Exercise directions -> Lay out the lines of the material from the one containing "7. Sur la page" through the one containing "8. Vérifiez les" as a JSON list of strings, one string per line, omitting blank lines.

[Collected data]
+++++

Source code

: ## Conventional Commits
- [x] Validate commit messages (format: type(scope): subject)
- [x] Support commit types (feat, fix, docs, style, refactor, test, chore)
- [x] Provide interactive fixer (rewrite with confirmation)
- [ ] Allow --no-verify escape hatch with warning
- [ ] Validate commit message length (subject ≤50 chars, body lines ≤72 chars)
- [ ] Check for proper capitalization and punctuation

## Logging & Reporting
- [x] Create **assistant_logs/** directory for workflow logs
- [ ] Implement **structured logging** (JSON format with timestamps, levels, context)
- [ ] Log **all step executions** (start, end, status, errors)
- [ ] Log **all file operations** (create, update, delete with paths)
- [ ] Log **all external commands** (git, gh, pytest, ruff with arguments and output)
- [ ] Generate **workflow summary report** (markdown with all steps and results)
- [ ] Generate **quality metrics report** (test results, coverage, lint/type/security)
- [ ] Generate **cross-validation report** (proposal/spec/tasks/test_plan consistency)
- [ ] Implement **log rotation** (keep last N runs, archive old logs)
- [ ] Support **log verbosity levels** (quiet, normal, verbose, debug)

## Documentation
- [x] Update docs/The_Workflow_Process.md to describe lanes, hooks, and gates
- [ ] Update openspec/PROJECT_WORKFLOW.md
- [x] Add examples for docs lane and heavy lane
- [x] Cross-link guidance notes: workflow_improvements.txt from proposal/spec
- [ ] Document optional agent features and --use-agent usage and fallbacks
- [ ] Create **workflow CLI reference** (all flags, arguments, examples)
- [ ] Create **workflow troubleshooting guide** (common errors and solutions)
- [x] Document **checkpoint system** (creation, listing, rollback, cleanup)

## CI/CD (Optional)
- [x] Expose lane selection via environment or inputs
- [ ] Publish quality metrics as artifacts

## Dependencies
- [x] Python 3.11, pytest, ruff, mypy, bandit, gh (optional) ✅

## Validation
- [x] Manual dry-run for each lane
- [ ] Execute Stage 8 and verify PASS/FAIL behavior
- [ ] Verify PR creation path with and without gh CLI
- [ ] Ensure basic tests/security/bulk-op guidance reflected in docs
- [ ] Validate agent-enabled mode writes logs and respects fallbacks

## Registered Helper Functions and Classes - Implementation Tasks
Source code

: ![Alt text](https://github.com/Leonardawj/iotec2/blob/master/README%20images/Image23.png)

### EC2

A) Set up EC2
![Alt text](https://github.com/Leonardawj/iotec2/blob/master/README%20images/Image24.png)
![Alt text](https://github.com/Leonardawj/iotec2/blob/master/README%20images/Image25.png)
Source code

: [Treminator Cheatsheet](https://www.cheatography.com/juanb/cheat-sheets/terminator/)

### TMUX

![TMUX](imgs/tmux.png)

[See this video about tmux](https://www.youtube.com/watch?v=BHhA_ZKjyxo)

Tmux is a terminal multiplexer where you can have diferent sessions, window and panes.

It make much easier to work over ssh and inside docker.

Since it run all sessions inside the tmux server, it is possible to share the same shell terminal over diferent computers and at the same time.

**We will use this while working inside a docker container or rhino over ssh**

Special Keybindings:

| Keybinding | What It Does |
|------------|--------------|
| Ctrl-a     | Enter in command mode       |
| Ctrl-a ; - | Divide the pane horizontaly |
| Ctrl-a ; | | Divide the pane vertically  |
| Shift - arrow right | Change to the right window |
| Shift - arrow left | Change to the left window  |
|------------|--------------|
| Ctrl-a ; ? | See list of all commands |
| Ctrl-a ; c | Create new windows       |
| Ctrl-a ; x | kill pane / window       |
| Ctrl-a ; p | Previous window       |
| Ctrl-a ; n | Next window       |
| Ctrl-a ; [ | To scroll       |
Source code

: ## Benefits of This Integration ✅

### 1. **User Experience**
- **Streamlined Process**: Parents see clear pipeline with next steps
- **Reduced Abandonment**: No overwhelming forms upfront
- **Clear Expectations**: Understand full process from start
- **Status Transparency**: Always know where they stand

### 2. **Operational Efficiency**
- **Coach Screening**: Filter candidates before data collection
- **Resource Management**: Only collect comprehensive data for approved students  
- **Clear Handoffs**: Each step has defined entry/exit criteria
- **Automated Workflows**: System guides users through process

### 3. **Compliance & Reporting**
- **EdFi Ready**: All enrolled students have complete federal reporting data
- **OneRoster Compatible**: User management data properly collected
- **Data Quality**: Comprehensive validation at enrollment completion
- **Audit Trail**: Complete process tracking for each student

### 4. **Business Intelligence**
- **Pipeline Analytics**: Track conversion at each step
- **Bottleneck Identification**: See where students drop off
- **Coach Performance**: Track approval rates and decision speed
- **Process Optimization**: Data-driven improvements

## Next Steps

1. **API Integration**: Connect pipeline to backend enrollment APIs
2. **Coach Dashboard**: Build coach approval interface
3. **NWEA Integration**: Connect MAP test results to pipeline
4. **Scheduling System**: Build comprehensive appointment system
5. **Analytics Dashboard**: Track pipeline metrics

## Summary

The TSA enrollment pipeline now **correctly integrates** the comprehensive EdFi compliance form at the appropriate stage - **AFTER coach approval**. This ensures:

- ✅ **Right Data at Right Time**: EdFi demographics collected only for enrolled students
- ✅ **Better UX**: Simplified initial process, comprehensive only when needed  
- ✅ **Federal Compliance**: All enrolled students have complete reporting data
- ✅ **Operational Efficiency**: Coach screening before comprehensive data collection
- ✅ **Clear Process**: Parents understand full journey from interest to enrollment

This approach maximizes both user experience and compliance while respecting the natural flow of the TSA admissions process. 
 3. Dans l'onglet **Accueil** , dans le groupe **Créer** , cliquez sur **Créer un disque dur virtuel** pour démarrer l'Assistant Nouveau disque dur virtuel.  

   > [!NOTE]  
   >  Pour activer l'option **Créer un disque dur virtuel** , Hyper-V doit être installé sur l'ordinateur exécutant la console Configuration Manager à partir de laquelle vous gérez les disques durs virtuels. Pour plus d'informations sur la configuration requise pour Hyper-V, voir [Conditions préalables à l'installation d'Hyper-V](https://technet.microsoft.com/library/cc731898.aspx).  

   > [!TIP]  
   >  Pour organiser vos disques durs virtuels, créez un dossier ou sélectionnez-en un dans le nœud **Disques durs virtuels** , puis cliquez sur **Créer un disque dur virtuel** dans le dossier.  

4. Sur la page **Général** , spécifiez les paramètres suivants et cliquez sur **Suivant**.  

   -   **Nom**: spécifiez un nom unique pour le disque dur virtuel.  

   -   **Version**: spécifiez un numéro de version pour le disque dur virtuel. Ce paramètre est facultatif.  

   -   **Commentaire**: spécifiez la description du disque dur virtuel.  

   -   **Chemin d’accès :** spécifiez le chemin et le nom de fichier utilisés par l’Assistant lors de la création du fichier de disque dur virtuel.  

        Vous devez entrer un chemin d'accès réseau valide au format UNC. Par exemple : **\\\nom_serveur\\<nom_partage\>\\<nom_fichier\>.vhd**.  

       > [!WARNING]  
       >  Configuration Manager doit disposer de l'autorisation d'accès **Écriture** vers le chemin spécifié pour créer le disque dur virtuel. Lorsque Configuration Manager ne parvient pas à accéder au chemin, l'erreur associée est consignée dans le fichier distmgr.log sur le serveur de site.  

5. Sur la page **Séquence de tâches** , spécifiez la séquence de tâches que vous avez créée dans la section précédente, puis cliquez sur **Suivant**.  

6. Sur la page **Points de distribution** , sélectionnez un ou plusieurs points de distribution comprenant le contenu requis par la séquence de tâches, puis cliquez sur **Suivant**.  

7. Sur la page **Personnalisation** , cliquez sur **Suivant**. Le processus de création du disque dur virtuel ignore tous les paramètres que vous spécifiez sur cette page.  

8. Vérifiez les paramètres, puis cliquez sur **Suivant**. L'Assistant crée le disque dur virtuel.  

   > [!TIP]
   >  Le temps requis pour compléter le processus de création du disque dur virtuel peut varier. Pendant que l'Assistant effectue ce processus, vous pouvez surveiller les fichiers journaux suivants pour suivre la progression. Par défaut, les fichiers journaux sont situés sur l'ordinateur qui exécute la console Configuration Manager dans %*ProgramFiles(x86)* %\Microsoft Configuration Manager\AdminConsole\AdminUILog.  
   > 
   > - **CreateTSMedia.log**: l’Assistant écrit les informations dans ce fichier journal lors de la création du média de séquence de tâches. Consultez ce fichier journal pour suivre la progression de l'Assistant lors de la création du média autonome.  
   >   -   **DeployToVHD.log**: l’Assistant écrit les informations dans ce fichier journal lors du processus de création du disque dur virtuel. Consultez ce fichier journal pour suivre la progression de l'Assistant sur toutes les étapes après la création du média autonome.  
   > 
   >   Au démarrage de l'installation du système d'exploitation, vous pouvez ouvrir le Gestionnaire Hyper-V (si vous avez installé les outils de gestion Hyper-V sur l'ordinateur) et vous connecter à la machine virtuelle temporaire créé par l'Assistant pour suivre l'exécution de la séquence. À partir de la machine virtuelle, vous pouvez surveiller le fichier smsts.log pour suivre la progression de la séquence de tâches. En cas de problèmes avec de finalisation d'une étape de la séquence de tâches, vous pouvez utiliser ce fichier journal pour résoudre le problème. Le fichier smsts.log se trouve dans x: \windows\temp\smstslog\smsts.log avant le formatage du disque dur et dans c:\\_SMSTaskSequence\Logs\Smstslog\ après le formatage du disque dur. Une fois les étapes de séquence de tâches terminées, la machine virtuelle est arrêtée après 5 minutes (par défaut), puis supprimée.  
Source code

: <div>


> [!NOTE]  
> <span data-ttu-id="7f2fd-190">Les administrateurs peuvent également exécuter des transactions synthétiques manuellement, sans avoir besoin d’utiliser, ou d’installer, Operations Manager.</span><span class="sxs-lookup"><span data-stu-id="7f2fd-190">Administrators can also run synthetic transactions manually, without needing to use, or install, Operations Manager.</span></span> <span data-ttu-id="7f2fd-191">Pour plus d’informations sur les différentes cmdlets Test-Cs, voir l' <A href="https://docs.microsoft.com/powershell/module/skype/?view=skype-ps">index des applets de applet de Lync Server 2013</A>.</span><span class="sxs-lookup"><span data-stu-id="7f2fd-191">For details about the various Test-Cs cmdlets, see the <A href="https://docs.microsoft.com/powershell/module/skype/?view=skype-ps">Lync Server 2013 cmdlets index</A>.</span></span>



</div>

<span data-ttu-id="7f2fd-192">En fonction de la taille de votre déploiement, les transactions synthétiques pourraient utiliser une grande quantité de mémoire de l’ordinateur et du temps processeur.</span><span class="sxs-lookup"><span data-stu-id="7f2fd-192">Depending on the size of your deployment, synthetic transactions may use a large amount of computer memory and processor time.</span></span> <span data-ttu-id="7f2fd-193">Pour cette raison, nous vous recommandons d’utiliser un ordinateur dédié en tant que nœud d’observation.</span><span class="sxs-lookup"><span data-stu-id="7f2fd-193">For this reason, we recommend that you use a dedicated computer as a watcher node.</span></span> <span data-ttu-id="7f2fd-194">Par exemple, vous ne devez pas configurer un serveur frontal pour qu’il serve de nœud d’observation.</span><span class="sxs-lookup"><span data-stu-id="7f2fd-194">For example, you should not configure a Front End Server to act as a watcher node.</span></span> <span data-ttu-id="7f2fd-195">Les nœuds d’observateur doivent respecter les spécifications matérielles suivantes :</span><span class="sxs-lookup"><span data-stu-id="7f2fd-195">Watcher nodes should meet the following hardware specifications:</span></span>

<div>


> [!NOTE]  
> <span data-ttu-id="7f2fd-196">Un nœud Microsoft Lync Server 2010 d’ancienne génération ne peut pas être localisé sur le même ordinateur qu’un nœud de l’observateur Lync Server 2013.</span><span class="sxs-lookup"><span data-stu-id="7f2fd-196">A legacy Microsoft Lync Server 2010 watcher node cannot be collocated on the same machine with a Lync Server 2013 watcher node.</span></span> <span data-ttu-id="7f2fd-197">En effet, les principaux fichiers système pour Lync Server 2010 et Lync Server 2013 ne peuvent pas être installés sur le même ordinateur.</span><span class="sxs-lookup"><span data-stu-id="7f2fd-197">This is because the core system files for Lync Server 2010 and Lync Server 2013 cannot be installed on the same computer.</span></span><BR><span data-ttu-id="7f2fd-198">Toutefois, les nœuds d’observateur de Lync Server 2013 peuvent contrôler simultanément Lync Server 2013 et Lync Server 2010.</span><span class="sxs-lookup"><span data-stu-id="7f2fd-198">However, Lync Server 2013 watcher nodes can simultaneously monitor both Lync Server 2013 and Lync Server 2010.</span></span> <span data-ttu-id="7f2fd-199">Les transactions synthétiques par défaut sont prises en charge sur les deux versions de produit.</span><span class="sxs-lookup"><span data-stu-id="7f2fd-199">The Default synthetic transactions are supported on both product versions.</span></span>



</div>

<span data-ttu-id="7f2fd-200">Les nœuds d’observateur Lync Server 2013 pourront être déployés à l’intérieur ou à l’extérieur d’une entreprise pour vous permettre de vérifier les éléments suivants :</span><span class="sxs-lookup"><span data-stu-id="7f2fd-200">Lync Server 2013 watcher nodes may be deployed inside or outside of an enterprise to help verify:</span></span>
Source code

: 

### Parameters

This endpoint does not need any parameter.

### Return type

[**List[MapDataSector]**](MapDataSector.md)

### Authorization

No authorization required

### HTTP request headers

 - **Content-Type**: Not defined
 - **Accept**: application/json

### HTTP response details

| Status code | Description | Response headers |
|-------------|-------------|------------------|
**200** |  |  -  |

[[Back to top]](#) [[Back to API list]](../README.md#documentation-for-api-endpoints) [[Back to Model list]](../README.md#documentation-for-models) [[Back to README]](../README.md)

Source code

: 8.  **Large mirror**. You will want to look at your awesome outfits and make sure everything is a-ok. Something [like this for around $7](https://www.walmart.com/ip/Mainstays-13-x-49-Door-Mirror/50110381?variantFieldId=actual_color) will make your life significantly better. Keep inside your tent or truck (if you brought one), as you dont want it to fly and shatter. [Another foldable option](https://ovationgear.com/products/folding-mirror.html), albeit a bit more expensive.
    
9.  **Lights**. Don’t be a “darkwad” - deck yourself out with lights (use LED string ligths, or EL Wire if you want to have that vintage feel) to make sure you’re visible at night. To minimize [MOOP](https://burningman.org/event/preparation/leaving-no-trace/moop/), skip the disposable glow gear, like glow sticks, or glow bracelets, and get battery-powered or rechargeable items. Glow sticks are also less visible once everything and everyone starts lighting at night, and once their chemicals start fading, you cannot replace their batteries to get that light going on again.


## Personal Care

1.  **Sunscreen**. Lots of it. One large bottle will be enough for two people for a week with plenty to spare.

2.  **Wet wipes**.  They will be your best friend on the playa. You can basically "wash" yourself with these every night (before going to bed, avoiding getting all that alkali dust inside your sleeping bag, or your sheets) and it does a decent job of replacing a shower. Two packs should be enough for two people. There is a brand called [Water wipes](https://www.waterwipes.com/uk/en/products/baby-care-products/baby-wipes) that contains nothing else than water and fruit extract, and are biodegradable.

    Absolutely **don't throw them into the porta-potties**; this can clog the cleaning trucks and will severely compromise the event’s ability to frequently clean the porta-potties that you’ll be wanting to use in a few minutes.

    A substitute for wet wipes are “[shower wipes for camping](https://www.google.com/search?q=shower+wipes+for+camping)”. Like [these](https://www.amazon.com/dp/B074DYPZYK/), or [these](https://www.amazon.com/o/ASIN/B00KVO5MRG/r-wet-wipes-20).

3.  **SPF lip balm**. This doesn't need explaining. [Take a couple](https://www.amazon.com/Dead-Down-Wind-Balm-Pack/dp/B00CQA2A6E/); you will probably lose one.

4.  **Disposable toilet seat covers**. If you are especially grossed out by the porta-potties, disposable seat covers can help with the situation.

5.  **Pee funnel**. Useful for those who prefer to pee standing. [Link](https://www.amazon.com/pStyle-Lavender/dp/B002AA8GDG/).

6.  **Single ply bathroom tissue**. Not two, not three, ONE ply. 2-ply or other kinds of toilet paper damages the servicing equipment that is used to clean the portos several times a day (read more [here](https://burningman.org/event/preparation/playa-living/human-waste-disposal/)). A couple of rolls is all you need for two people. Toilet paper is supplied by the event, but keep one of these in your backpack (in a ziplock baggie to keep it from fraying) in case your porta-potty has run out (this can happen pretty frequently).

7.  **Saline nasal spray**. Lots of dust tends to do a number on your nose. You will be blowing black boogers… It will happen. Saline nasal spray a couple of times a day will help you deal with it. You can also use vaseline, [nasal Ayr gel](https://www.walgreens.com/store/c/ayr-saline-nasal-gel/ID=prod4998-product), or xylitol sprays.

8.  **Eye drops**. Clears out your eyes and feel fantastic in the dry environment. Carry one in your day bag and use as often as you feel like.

+++++

Written answer ->
[
  "7. Sur la page **Personnalisation** , cliquez sur **Suivant**. Le processus de création du disque dur virtuel ignore tous les paramètres que vous spécifiez sur cette page.  ",
  "8. Vérifiez les paramètres, puis cliquez sur **Suivant**. L'Assistant crée le disque dur virtuel.  "
]